Systems that classify people, for credit, for fraud detection, for marketing, for advertising, for verification, sometimes classify one of them wrongly. The error is rarely sensational. A name is matched to the wrong file. A category is assigned that does not fit. A risk score is calculated against information that should not have been included. The system continues.

What follows is the quiet propagation of the label. Other systems take the first system's output as an input. The classification, which began as a single estimate, is now a fact in the records of several parties. Each party considers itself to have received the information from a reliable source. None has reason to reconsider it.

The principal experiences the label, when they experience it at all, indirectly. A service that quietly declines them. A verification that takes longer than it should. A credit query that returns an unexpected result. The cause is rarely shared. The system, in most cases, does not consider itself obliged to explain.

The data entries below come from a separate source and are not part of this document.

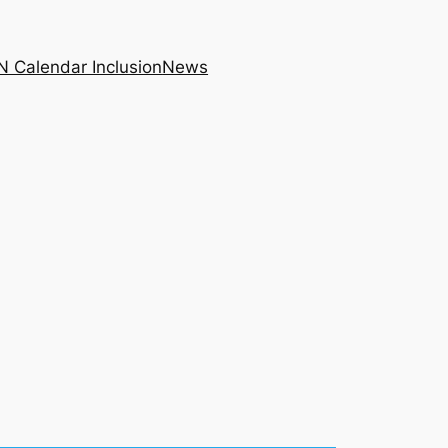
N Calendar Inclusion
News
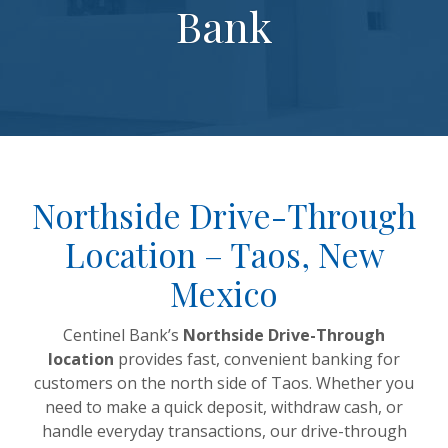
Bank
Northside Drive-Through
Location – Taos, New
Mexico
Centinel Bank’s
Northside Drive-Through
location
provides fast, convenient banking for
customers on the north side of Taos. Whether you
need to make a quick deposit, withdraw cash, or
handle everyday transactions, our drive-through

The mechanisms by which a wrong classification can be addressed are narrow. There are, in some jurisdictions, formal rights to access the data behind a decision and to request a correction. There are, in some industries, dispute processes that allow a misclassification to be reviewed. These take time, and they address one system at a time. The propagation is faster than the correction.

The considered approach in this category begins with awareness. A principal who knows what classifications they are likely to encounter, and who has reviewed the underlying records, is in a stronger position than one who only discovers them through their effects. The work is not about removing classification, which is unrealistic; it is about ensuring that the records on which classification depends are accurate, current, and reflect the principal as they would have it known.